Wow! It was National Salt Awareness Week! January 29 – February 4, 2007
I had no idea. No one told me.
As many of you know, I live in Aspen, Colorado, a small but worldly and culturally sensitive town with a Main Street running through the town center, and above which there are always banners indicating all kinds of weeks to celebrate or sympathize with: National Family Week, National Environmental Education Week, National Volunteer Week. But no Salt Awareness Week.
Why not? Probably because of the inanity of the idea. Check this out:
Sponsored by CASH (Consensus Action on Salt and Health), the main theme for Salt Awareness Week “is the progress that has been made in terms of salt reduction…” Are you kidding? There’s been progress in terms of salt reduction? How does CASH explain, then, the exponentially growing number of happy friends and clients Salt Traders makes year after year?! How do they explain this year’s first annual International Salt Expo (more on that later) in Naples May 3-6? Last year, CASH’s all-but-captivating theme was “the issue of salt and its effect on ethnic groups who are particularly sensitive to the effects of salt. The focus was mainly on the African Caribbean population.” You’ve got to be kidding. Do me a favor, CASH… let me know when you study those populations, like the Japanese, who consume more sodium than any other, yet miraculously have incredibly low rates of heart disease.
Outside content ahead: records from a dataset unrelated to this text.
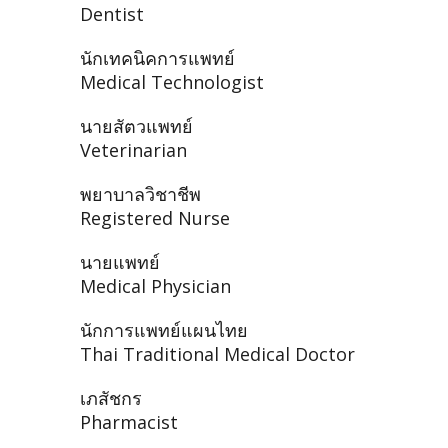
Dentist
นักเทคนิคการแพทย์
Medical Technologist
นายสัตวแพทย์
Veterinarian
พยาบาลวิชาชีพ
Registered Nurse
นายแพทย์
Medical Physician
นักการแพทย์แผนไทย
Thai Traditional Medical Doctor
เภสัชกร
Pharmacist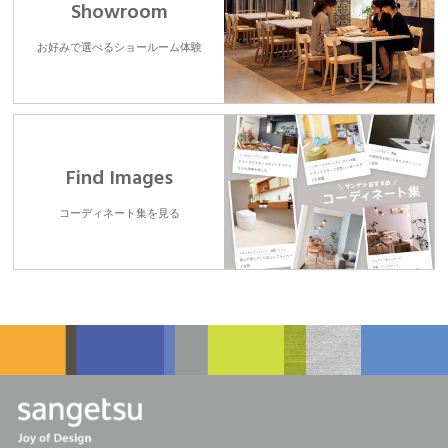
Showroom
お好みで選べるショールーム体験
Find Images
コーディネート集を見る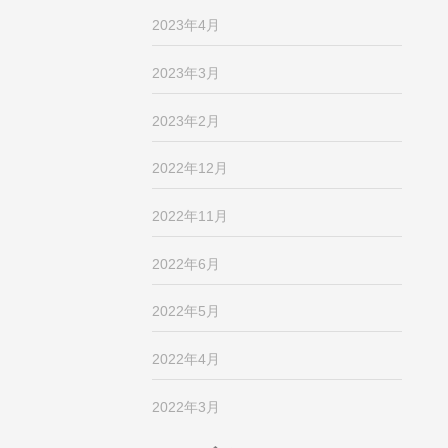
2023年4月
2023年3月
2023年2月
2022年12月
2022年11月
2022年6月
2022年5月
2022年4月
2022年3月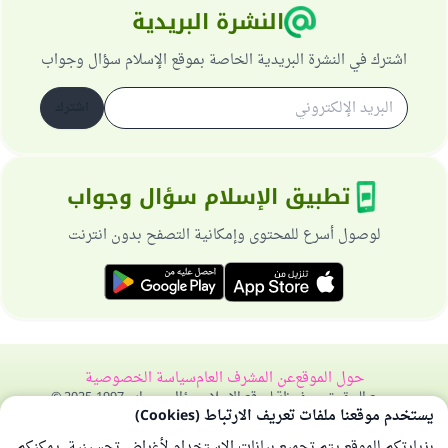
النشرة البريدية
اشترك في النشرة البريدية الخاصة بموقع الإسلام سؤال وجواب
اشترك
تطبيق الإسلام سؤال وجواب
لوصول أسرع للمحتوى وإمكانية التصفح بدون انترنت
حول الموقع
عن المشرف العام
سياسة الخصوصية
جميع الحقوق محفوظة لموقع الإسلام سؤال وجواب 1997-2025 ©
يستخدم موقعنا ملفات تعريف الارتباط (Cookies)
بزيارتكم للموقع يتم تجميع بيانات الاستخدام لأغراض تحسينية. يمكنكم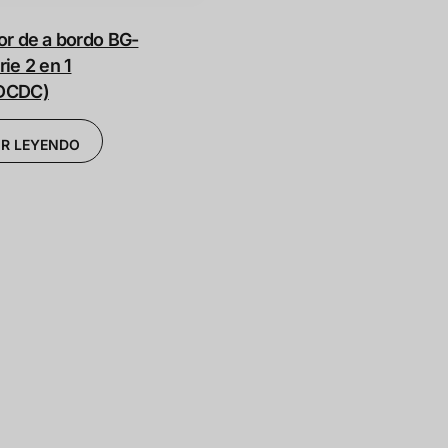
r de a bordo BG-
ie 2 en 1
DCDC)
IR LEYENDO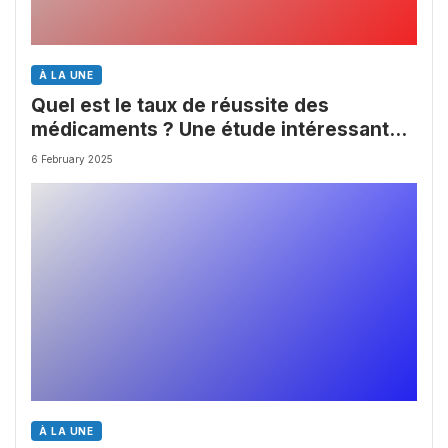
À LA UNE
Quel est le taux de réussite des
médicaments ? Une étude intéressante
chez les Big Pharmas
6 February 2025
À LA UNE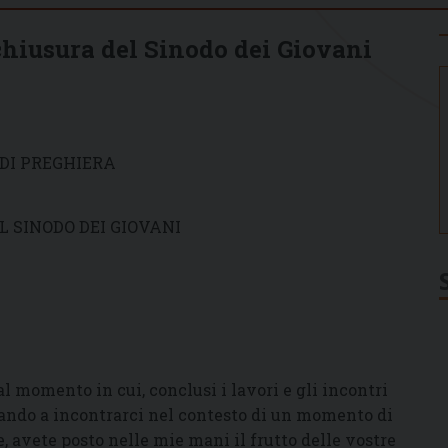
chiusura del Sinodo dei Giovani
DI PREGHIERA
L SINODO DEI GIOVANI
al momento in cui, conclusi i lavori e gli incontri
ornando a incontrarci nel contesto di un momento di
e, avete posto nelle mie mani il frutto delle vostre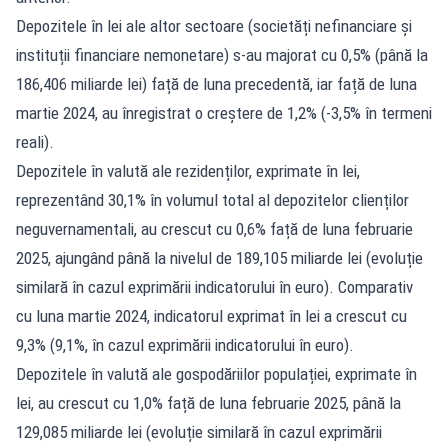
Depozitele în lei ale altor sectoare (societăți nefinanciare și
instituții financiare nemonetare) s-au majorat cu 0,5% (până la
186,406 miliarde lei) față de luna precedentă, iar față de luna
martie 2024, au înregistrat o creștere de 1,2% (-3,5% în termeni
reali).
Depozitele în valută ale rezidenților, exprimate în lei,
reprezentând 30,1% în volumul total al depozitelor clienților
neguvernamentali, au crescut cu 0,6% față de luna februarie
2025, ajungând până la nivelul de 189,105 miliarde lei (evoluție
similară în cazul exprimării indicatorului în euro). Comparativ
cu luna martie 2024, indicatorul exprimat în lei a crescut cu
9,3% (9,1%, în cazul exprimării indicatorului în euro).
Depozitele în valută ale gospodăriilor populației, exprimate în
lei, au crescut cu 1,0% față de luna februarie 2025, până la
129,085 miliarde lei (evoluție similară în cazul exprimării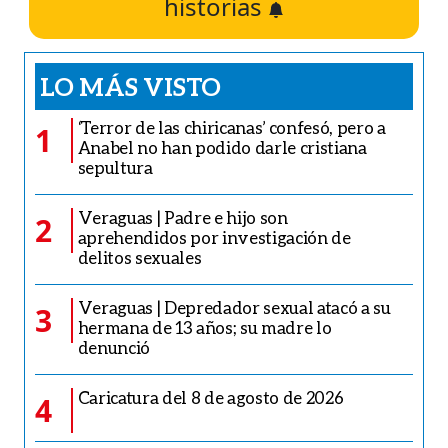
historias
LO MÁS VISTO
‘Terror de las chiricanas’ confesó, pero a
1
Anabel no han podido darle cristiana
sepultura
Veraguas | Padre e hijo son
2
aprehendidos por investigación de
delitos sexuales
Veraguas | Depredador sexual atacó a su
3
hermana de 13 años; su madre lo
denunció
Caricatura del 8 de agosto de 2026
4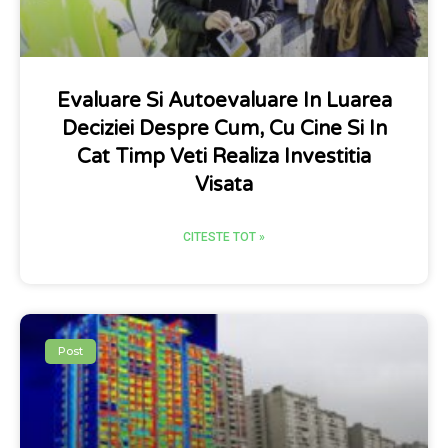
Evaluare Si Autoevaluare In Luarea
Deciziei Despre Cum, Cu Cine Si In
Cat Timp Veti Realiza Investitia
Visata
CITESTE TOT »
Post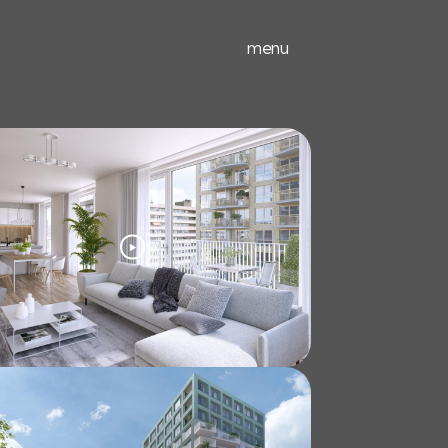
ieuwbouw
experts
menu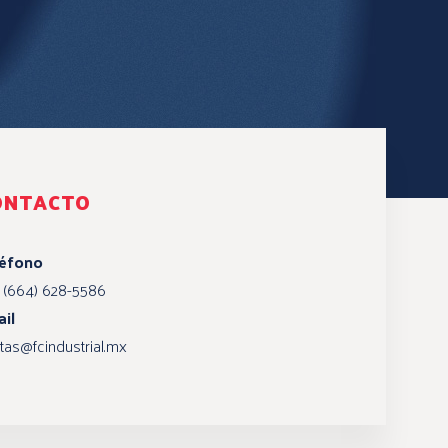
ONTACTO
léfono
 (664) 628-5586
il
tas@fcindustrial.mx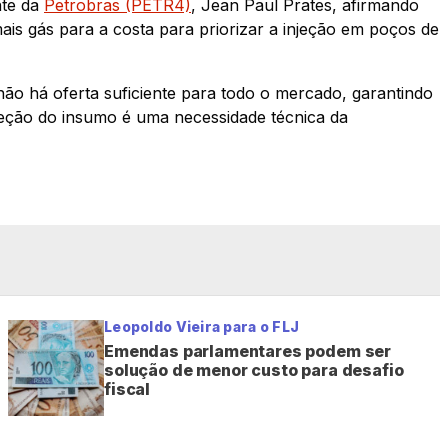
nte da
Petrobras (PETR4)
, Jean Paul Prates, afirmando
ais gás para a costa para priorizar a injeção em poços de
ão há oferta suficiente para todo o mercado, garantindo
jeção do insumo é uma necessidade técnica da
Leopoldo Vieira para o FLJ
Emendas parlamentares podem ser
solução de menor custo para desafio
fiscal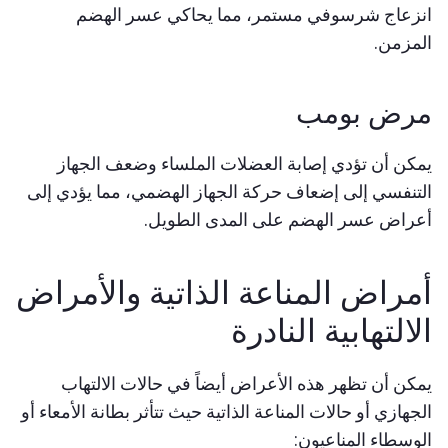
انزعاج شرسوفي مستمر، مما يحاكي عسر الهضم
المزمن.
مرض بومب
يمكن أن تؤدي إصابة العضلات الملساء وضعف الجهاز
التنفسي إلى إضعاف حركة الجهاز الهضمي، مما يؤدي إلى
أعراض عسر الهضم على المدى الطويل.
أمراض المناعة الذاتية والأمراض
الالتهابية النادرة
يمكن أن تظهر هذه الأعراض أيضاً في حالات الالتهاب
الجهازي أو حالات المناعة الذاتية حيث تتأثر بطانة الأمعاء أو
الوسطاء المناعيون: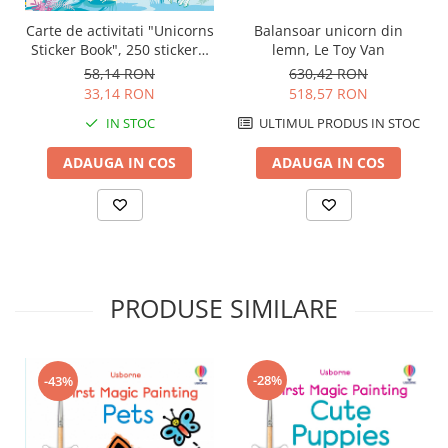
Carte de activitati "Unicorns
Balansoar unicorn din
Sticker Book", 250 stickers,
lemn, Le Toy Van
Usborne
58,14 RON
630,42 RON
33,14 RON
518,57 RON
IN STOC
ULTIMUL PRODUS IN STOC
ADAUGA IN COS
ADAUGA IN COS
PRODUSE SIMILARE
-28%
-43%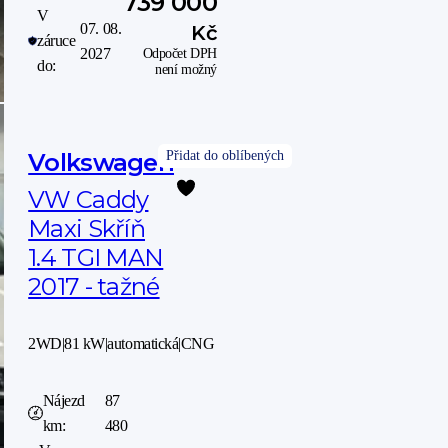
739 000
V
07. 08.
Kč
záruce
2027
Odpočet DPH
do:
není možný
Volkswagen
VW Caddy
Maxi Skříň
1.4 TGI MAN
2017 - tažné
2WD
|
81 kW
|
automatická
|
CNG
Nájezd
87
km:
480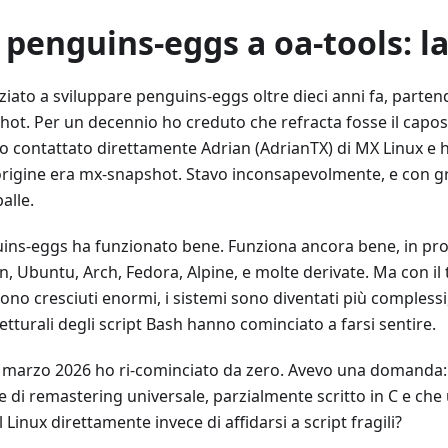
 penguins-eggs a oa-tools: la
ziato a sviluppare penguins-eggs oltre dieci anni fa, parten
hot. Per un decennio ho creduto che refracta fosse il capos
o contattato direttamente Adrian (AdrianTX) di MX Linux e 
origine era mx-snapshot. Stavo inconsapevolmente, e con gra
alle.
ins-eggs ha funzionato bene. Funziona ancora bene, in pr
, Ubuntu, Arch, Fedora, Alpine, e molte derivate. Ma con il
ono cresciuti enormi, i sistemi sono diventati più complessi, 
etturali degli script Bash hanno cominciato a farsi sentire.
e marzo 2026 ho ri-cominciato da zero. Avevo una domanda: 
 di remastering universale, parzialmente scritto in C e che u
 Linux direttamente invece di affidarsi a script fragili?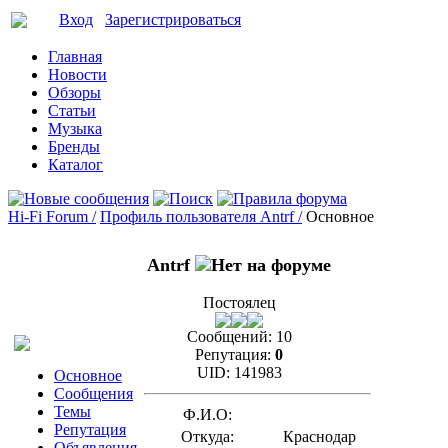
Вход
Зарегистрироваться
Главная
Новости
Обзоры
Статьи
Музыка
Бренды
Каталог
Hi-Fi Forum /
Профиль пользователя Antrf /
Основное
Antrf
Постоялец
Сообщений:
10
Репутация:
0
UID:
141983
Основное
Сообщения
Темы
Ф.И.О:
Репутация
Откуда:
Краснодар
Объявления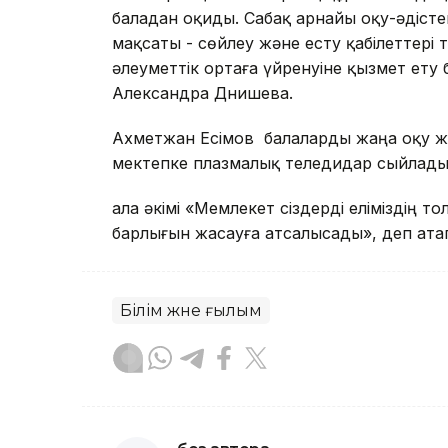
баладан оқиды. Сабақ арнайы оқу-әдісте
мақсаты - сөйлеу және есту қабілеттері
әлеуметтік ортаға үйренуіне қызмет ету 
Александра Днишева.
Ахметжан Есімов балаларды жаңа оқу жы
мектепке плазмалық теледидар сыйлады
Қала әкімі «Мемлекет сіздерді еліміздің
барлығын жасауға атсалысады», деп атап
Білім және ғылым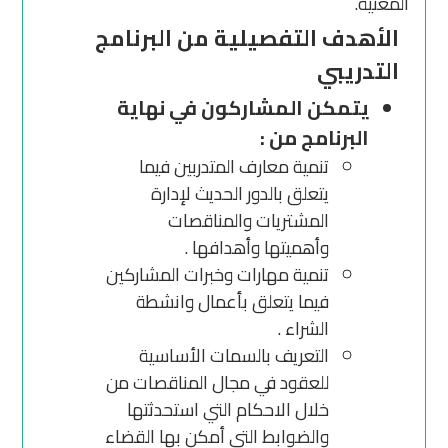
المعنية.
الأهدف التفصيلية من البرنامج
التدريبي
يتمكن المشاركون في نهاية
البرنامج من :
تنمية معارف المتدربين فيما
يتعلق بالدور الحديث لإدارة
المشتريات والمناقصات
وأهميتها وأهدافها .
تنمية مهارات وخبرات المشاركين
فيما يتعلق بأعمال وانشطة
الشراء .
التعريف بالسمات الأساسية
للعقود في مجال المناقصات من
خلال الاحكام التي استحدثتها
والضوابط التي أمكن بها القضاء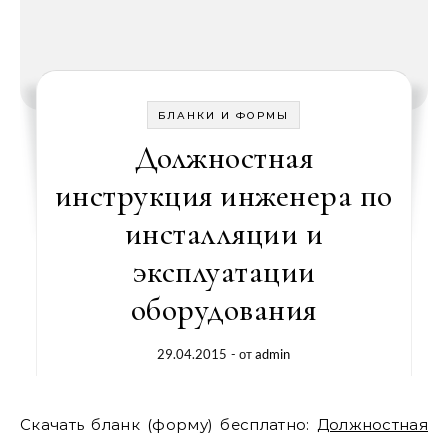
БЛАНКИ И ФОРМЫ
Должностная
инструкция инженера по
инсталляции и
эксплуатации
оборудования
29.04.2015
- от
admin
Скачать бланк (форму) бесплатно:
Должностная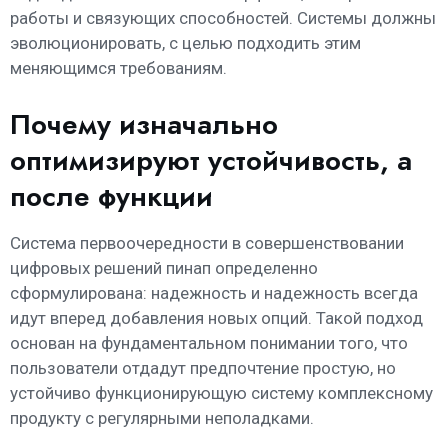
работы и связующих способностей. Системы должны
эволюционировать, с целью подходить этим
меняющимся требованиям.
Почему изначально
оптимизируют устойчивость, а
после функции
Система первоочередности в совершенствовании
цифровых решений пинап определенно
сформулирована: надежность и надежность всегда
идут вперед добавления новых опций. Такой подход
основан на фундаментальном понимании того, что
пользователи отдадут предпочтение простую, но
устойчиво функционирующую систему комплексному
продукту с регулярными неполадками.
Who backs these idiots, anyway?
Well, CASH was awarded a grant from the Food Standards Agency “to investigate how effective a one-to-one advice session would be on reducing salt in the diet of African-Caribbean people.” Who is the Food Standards Agency? They’re an independent watchdog agency, about as brilliant as my own watchdog (the infamous Salty Dog), who tends to bark and carry on at the front door countless times a day. And each time I’m suckered into getting up from my desk to see who might be at the door.
Who’s at the door? About 90% of the time, absolutely f…ing no one! Just like when the equally brilliant watchdog, the Food Standards Agency, barks at the door of good people everywhere, warning them of the dangers of salt. About 10% of the time, there’s someone at the door for whom salt might actually be a concern. The remaining 90% of the time, there’s absolutely no one at the door for whom salt should be a concern.
Why? Ask any doctor worth his salt, and he’ll tell you that it’s about 10% of the American population for whom salt is bad. What about the rest of us, those 90% with real worries like the mortgage, sick kids, terrorism and stupid dogs? Well, our bodies expel any excess salt we might happen to consume in the course of thoroughly enjoying our meals. So, please, go back to worrying about the things that matter, and eat well.